Content starts

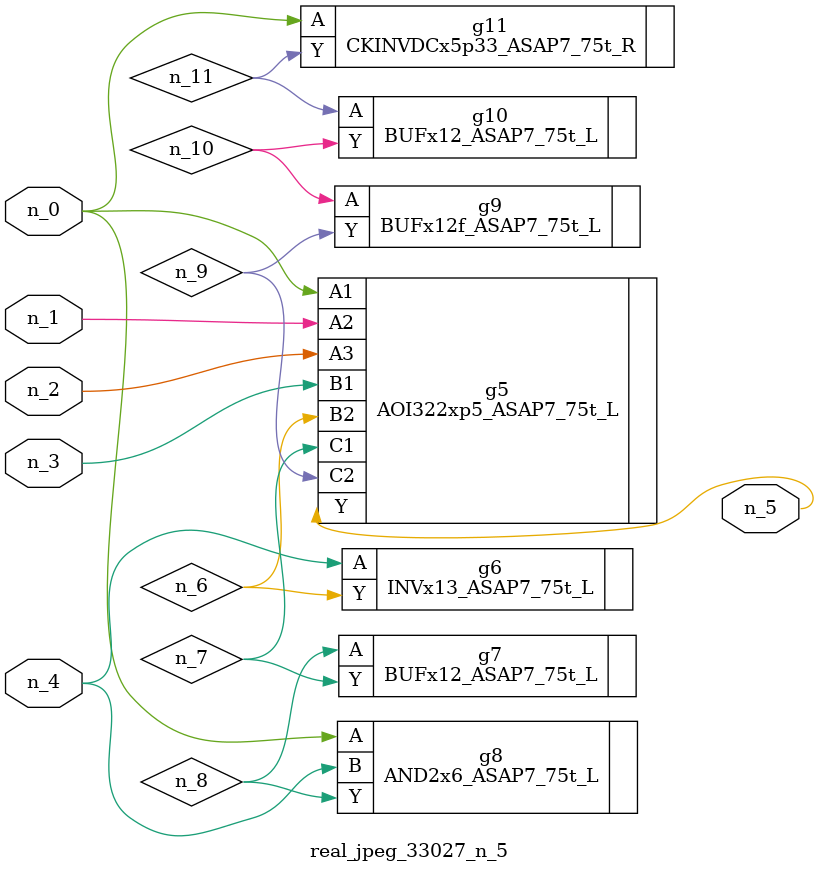
<source format=v>
module real_jpeg_33027_n_5 (n_4, n_0, n_1, n_2, n_3, n_5);

input n_4;
input n_0;
input n_1;
input n_2;
input n_3;

output n_5;

wire n_8;
wire n_11;
wire n_6;
wire n_7;
wire n_10;
wire n_9;

AOI322xp5_ASAP7_75t_L g5 ( 
.A1(n_0),
.A2(n_1),
.A3(n_2),
.B1(n_3),
.B2(n_6),
.C1(n_7),
.C2(n_9),
.Y(n_5)
);

AND2x6_ASAP7_75t_L g8 ( 
.A(n_0),
.B(n_4),
.Y(n_8)
);

CKINVDCx5p33_ASAP7_75t_R g11 ( 
.A(n_0),
.Y(n_11)
);

INVx13_ASAP7_75t_L g6 ( 
.A(n_4),
.Y(n_6)
);

BUFx12_ASAP7_75t_L g7 ( 
.A(n_8),
.Y(n_7)
);

BUFx12f_ASAP7_75t_L g9 ( 
.A(n_10),
.Y(n_9)
);

BUFx12_ASAP7_75t_L g10 ( 
.A(n_11),
.Y(n_10)
);


endmodule
</source>
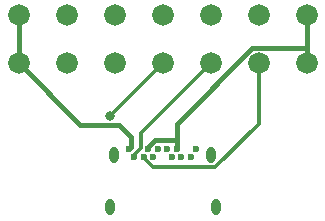
<source format=gbr>
%TF.GenerationSoftware,KiCad,Pcbnew,7.0.5*%
%TF.CreationDate,2024-02-15T12:52:28-05:00*%
%TF.ProjectId,SaberCord_Copy_Male,53616265-7243-46f7-9264-5f436f70795f,rev?*%
%TF.SameCoordinates,Original*%
%TF.FileFunction,Copper,L2,Bot*%
%TF.FilePolarity,Positive*%
%FSLAX46Y46*%
G04 Gerber Fmt 4.6, Leading zero omitted, Abs format (unit mm)*
G04 Created by KiCad (PCBNEW 7.0.5) date 2024-02-15 12:52:28*
%MOMM*%
%LPD*%
G01*
G04 APERTURE LIST*
%TA.AperFunction,ComponentPad*%
%ADD10C,0.600000*%
%TD*%
%TA.AperFunction,ComponentPad*%
%ADD11O,0.800000X1.400000*%
%TD*%
%TA.AperFunction,ComponentPad*%
%ADD12C,1.828800*%
%TD*%
%TA.AperFunction,ViaPad*%
%ADD13C,0.800000*%
%TD*%
%TA.AperFunction,Conductor*%
%ADD14C,0.400000*%
%TD*%
%TA.AperFunction,Conductor*%
%ADD15C,0.300000*%
%TD*%
G04 APERTURE END LIST*
D10*
%TO.P,J2,B1,b1*%
%TO.N,GND*%
X143135000Y-88990000D03*
%TO.P,J2,B2,b2*%
%TO.N,/CAN2_H*%
X142735000Y-89690000D03*
%TO.P,J2,B3,b3*%
%TO.N,/CAN2_L*%
X141935000Y-89690000D03*
%TO.P,J2,B4,b4*%
%TO.N,+12V*%
X141535000Y-88990000D03*
%TO.P,J2,B5,b5*%
%TO.N,unconnected-(J2-b5-PadB5)*%
X141135000Y-89690000D03*
%TO.P,J2,B6,b6*%
%TO.N,unconnected-(J2-b6-PadB6)*%
X140735000Y-88990000D03*
%TO.P,J2,B7,b7*%
%TO.N,unconnected-(J2-b7-PadB7)*%
X139935000Y-88990000D03*
%TO.P,J2,B8,b8*%
%TO.N,/SBU2*%
X139535000Y-89690000D03*
%TO.P,J2,B9,b9*%
%TO.N,+12V*%
X139135000Y-88990000D03*
%TO.P,J2,B10,b10*%
%TO.N,/CAN3_L*%
X138735000Y-89690000D03*
%TO.P,J2,B11,b11*%
%TO.N,/CAN3_H*%
X137935000Y-89690000D03*
%TO.P,J2,B12,b12*%
%TO.N,GND*%
X137535000Y-88990000D03*
D11*
%TO.P,J2,S1*%
%TO.N,N/C*%
X136205000Y-89580000D03*
%TO.P,J2,S2*%
X144465000Y-89580000D03*
%TO.P,J2,S3*%
X135845000Y-93980000D03*
%TO.P,J2,S4*%
X144825000Y-93980000D03*
%TD*%
D12*
%TO.P,J1,1,Pin_1a*%
%TO.N,GND*%
X128143000Y-77724000D03*
%TO.P,J1,2,Pin_2a*%
%TO.N,/CAN0_H*%
X132207000Y-77724000D03*
%TO.P,J1,3,Pin_3a*%
%TO.N,/CAN0_L*%
X136271000Y-77724000D03*
%TO.P,J1,4,Pin_4a*%
%TO.N,/SBU1*%
X140335000Y-77724000D03*
%TO.P,J1,5,Pin_5a*%
%TO.N,/CAN1_L*%
X144399000Y-77724000D03*
%TO.P,J1,6,Pin_6a*%
%TO.N,/CAN1_H*%
X148463000Y-77724000D03*
%TO.P,J1,7,Pin_7a*%
%TO.N,+12V*%
X152527000Y-77724000D03*
%TO.P,J1,8,Pin_1b*%
%TO.N,GND*%
X128143000Y-81788000D03*
%TO.P,J1,9,Pin_2b*%
%TO.N,/CAN2_H*%
X132207000Y-81788000D03*
%TO.P,J1,10,Pin_3b*%
%TO.N,/CAN2_L*%
X136271000Y-81788000D03*
%TO.P,J1,11,Pin_4b*%
%TO.N,/SBU2*%
X140335000Y-81788000D03*
%TO.P,J1,12,Pin_5b*%
%TO.N,/CAN3_H*%
X144399000Y-81788000D03*
%TO.P,J1,13,Pin_6b*%
%TO.N,/CAN3_L*%
X148463000Y-81788000D03*
%TO.P,J1,14,Pin_7b*%
%TO.N,+12V*%
X152527000Y-81788000D03*
%TD*%
D13*
%TO.N,/SBU2*%
X135914900Y-86208200D03*
%TD*%
D14*
%TO.N,+12V*%
X152527000Y-80518000D02*
X152527000Y-77724000D01*
X139135000Y-88840700D02*
X139706500Y-88269200D01*
X152527000Y-81788000D02*
X152527000Y-80518000D01*
X152527000Y-80518000D02*
X147920000Y-80518000D01*
X139135000Y-88990000D02*
X139135000Y-88840700D01*
X147920000Y-80518000D02*
X141535000Y-86903000D01*
X139706500Y-88269200D02*
X141535000Y-88269200D01*
X141535000Y-86903000D02*
X141535000Y-88269200D01*
X141535000Y-88269200D02*
X141535000Y-88990000D01*
%TO.N,GND*%
X128143000Y-77724000D02*
X128143000Y-81788000D01*
X136678600Y-86972500D02*
X137681100Y-87975000D01*
X133327500Y-86972500D02*
X136678600Y-86972500D01*
X137681100Y-87975000D02*
X137681100Y-88843900D01*
X128143000Y-81788000D02*
X133327500Y-86972500D01*
X137681100Y-88843900D02*
X137535000Y-88990000D01*
D15*
%TO.N,/SBU2*%
X140335000Y-81788000D02*
X135914900Y-86208100D01*
X135914900Y-86208100D02*
X135914900Y-86208200D01*
%TO.N,/CAN3_L*%
X144758800Y-90595700D02*
X139525100Y-90595700D01*
X148463000Y-81788000D02*
X148463000Y-86891500D01*
X139525100Y-90595700D02*
X138735000Y-89805600D01*
X148463000Y-86891500D02*
X144758800Y-90595700D01*
X138735000Y-89805600D02*
X138735000Y-89690000D01*
%TO.N,/CAN3_H*%
X137935000Y-89690000D02*
X137935000Y-89540100D01*
X138495800Y-87691200D02*
X144399000Y-81788000D01*
X137935000Y-89540100D02*
X138495800Y-88979300D01*
X138495800Y-88979300D02*
X138495800Y-87691200D01*
%TD*%
M02*

</source>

Content ends

▶ _WHAT THE EXERCISE ASKS_: Your answer must be an exact copy of the records, with every picture left out.

▶ _WRITTEN ANSWER_:
<source format=v>
module real_jpeg_33027_n_5 (n_4, n_0, n_1, n_2, n_3, n_5);

input n_4;
input n_0;
input n_1;
input n_2;
input n_3;

output n_5;

wire n_8;
wire n_11;
wire n_6;
wire n_7;
wire n_10;
wire n_9;

AOI322xp5_ASAP7_75t_L g5 ( 
.A1(n_0),
.A2(n_1),
.A3(n_2),
.B1(n_3),
.B2(n_6),
.C1(n_7),
.C2(n_9),
.Y(n_5)
);

AND2x6_ASAP7_75t_L g8 ( 
.A(n_0),
.B(n_4),
.Y(n_8)
);

CKINVDCx5p33_ASAP7_75t_R g11 ( 
.A(n_0),
.Y(n_11)
);

INVx13_ASAP7_75t_L g6 ( 
.A(n_4),
.Y(n_6)
);

BUFx12_ASAP7_75t_L g7 ( 
.A(n_8),
.Y(n_7)
);

BUFx12f_ASAP7_75t_L g9 ( 
.A(n_10),
.Y(n_9)
);

BUFx12_ASAP7_75t_L g10 ( 
.A(n_11),
.Y(n_10)
);


endmodule
</source>
<source format=gbr>
%TF.GenerationSoftware,KiCad,Pcbnew,7.0.5*%
%TF.CreationDate,2024-02-15T12:52:28-05:00*%
%TF.ProjectId,SaberCord_Copy_Male,53616265-7243-46f7-9264-5f436f70795f,rev?*%
%TF.SameCoordinates,Original*%
%TF.FileFunction,Copper,L2,Bot*%
%TF.FilePolarity,Positive*%
%FSLAX46Y46*%
G04 Gerber Fmt 4.6, Leading zero omitted, Abs format (unit mm)*
G04 Created by KiCad (PCBNEW 7.0.5) date 2024-02-15 12:52:28*
%MOMM*%
%LPD*%
G01*
G04 APERTURE LIST*
%TA.AperFunction,ComponentPad*%
%ADD10C,0.600000*%
%TD*%
%TA.AperFunction,ComponentPad*%
%ADD11O,0.800000X1.400000*%
%TD*%
%TA.AperFunction,ComponentPad*%
%ADD12C,1.828800*%
%TD*%
%TA.AperFunction,ViaPad*%
%ADD13C,0.800000*%
%TD*%
%TA.AperFunction,Conductor*%
%ADD14C,0.400000*%
%TD*%
%TA.AperFunction,Conductor*%
%ADD15C,0.300000*%
%TD*%
G04 APERTURE END LIST*
D10*
%TO.P,J2,B1,b1*%
%TO.N,GND*%
X143135000Y-88990000D03*
%TO.P,J2,B2,b2*%
%TO.N,/CAN2_H*%
X142735000Y-89690000D03*
%TO.P,J2,B3,b3*%
%TO.N,/CAN2_L*%
X141935000Y-89690000D03*
%TO.P,J2,B4,b4*%
%TO.N,+12V*%
X141535000Y-88990000D03*
%TO.P,J2,B5,b5*%
%TO.N,unconnected-(J2-b5-PadB5)*%
X141135000Y-89690000D03*
%TO.P,J2,B6,b6*%
%TO.N,unconnected-(J2-b6-PadB6)*%
X140735000Y-88990000D03*
%TO.P,J2,B7,b7*%
%TO.N,unconnected-(J2-b7-PadB7)*%
X139935000Y-88990000D03*
%TO.P,J2,B8,b8*%
%TO.N,/SBU2*%
X139535000Y-89690000D03*
%TO.P,J2,B9,b9*%
%TO.N,+12V*%
X139135000Y-88990000D03*
%TO.P,J2,B10,b10*%
%TO.N,/CAN3_L*%
X138735000Y-89690000D03*
%TO.P,J2,B11,b11*%
%TO.N,/CAN3_H*%
X137935000Y-89690000D03*
%TO.P,J2,B12,b12*%
%TO.N,GND*%
X137535000Y-88990000D03*
D11*
%TO.P,J2,S1*%
%TO.N,N/C*%
X136205000Y-89580000D03*
%TO.P,J2,S2*%
X144465000Y-89580000D03*
%TO.P,J2,S3*%
X135845000Y-93980000D03*
%TO.P,J2,S4*%
X144825000Y-93980000D03*
%TD*%
D12*
%TO.P,J1,1,Pin_1a*%
%TO.N,GND*%
X128143000Y-77724000D03*
%TO.P,J1,2,Pin_2a*%
%TO.N,/CAN0_H*%
X132207000Y-77724000D03*
%TO.P,J1,3,Pin_3a*%
%TO.N,/CAN0_L*%
X136271000Y-77724000D03*
%TO.P,J1,4,Pin_4a*%
%TO.N,/SBU1*%
X140335000Y-77724000D03*
%TO.P,J1,5,Pin_5a*%
%TO.N,/CAN1_L*%
X144399000Y-77724000D03*
%TO.P,J1,6,Pin_6a*%
%TO.N,/CAN1_H*%
X148463000Y-77724000D03*
%TO.P,J1,7,Pin_7a*%
%TO.N,+12V*%
X152527000Y-77724000D03*
%TO.P,J1,8,Pin_1b*%
%TO.N,GND*%
X128143000Y-81788000D03*
%TO.P,J1,9,Pin_2b*%
%TO.N,/CAN2_H*%
X132207000Y-81788000D03*
%TO.P,J1,10,Pin_3b*%
%TO.N,/CAN2_L*%
X136271000Y-81788000D03*
%TO.P,J1,11,Pin_4b*%
%TO.N,/SBU2*%
X140335000Y-81788000D03*
%TO.P,J1,12,Pin_5b*%
%TO.N,/CAN3_H*%
X144399000Y-81788000D03*
%TO.P,J1,13,Pin_6b*%
%TO.N,/CAN3_L*%
X148463000Y-81788000D03*
%TO.P,J1,14,Pin_7b*%
%TO.N,+12V*%
X152527000Y-81788000D03*
%TD*%
D13*
%TO.N,/SBU2*%
X135914900Y-86208200D03*
%TD*%
D14*
%TO.N,+12V*%
X152527000Y-80518000D02*
X152527000Y-77724000D01*
X139135000Y-88840700D02*
X139706500Y-88269200D01*
X152527000Y-81788000D02*
X152527000Y-80518000D01*
X152527000Y-80518000D02*
X147920000Y-80518000D01*
X139135000Y-88990000D02*
X139135000Y-88840700D01*
X147920000Y-80518000D02*
X141535000Y-86903000D01*
X139706500Y-88269200D02*
X141535000Y-88269200D01*
X141535000Y-86903000D02*
X141535000Y-88269200D01*
X141535000Y-88269200D02*
X141535000Y-88990000D01*
%TO.N,GND*%
X128143000Y-77724000D02*
X128143000Y-81788000D01*
X136678600Y-86972500D02*
X137681100Y-87975000D01*
X133327500Y-86972500D02*
X136678600Y-86972500D01*
X137681100Y-87975000D02*
X137681100Y-88843900D01*
X128143000Y-81788000D02*
X133327500Y-86972500D01*
X137681100Y-88843900D02*
X137535000Y-88990000D01*
D15*
%TO.N,/SBU2*%
X140335000Y-81788000D02*
X135914900Y-86208100D01*
X135914900Y-86208100D02*
X135914900Y-86208200D01*
%TO.N,/CAN3_L*%
X144758800Y-90595700D02*
X139525100Y-90595700D01*
X148463000Y-81788000D02*
X148463000Y-86891500D01*
X139525100Y-90595700D02*
X138735000Y-89805600D01*
X148463000Y-86891500D02*
X144758800Y-90595700D01*
X138735000Y-89805600D02*
X138735000Y-89690000D01*
%TO.N,/CAN3_H*%
X137935000Y-89690000D02*
X137935000Y-89540100D01*
X138495800Y-87691200D02*
X144399000Y-81788000D01*
X137935000Y-89540100D02*
X138495800Y-88979300D01*
X138495800Y-88979300D02*
X138495800Y-87691200D01*
%TD*%
M02*

</source>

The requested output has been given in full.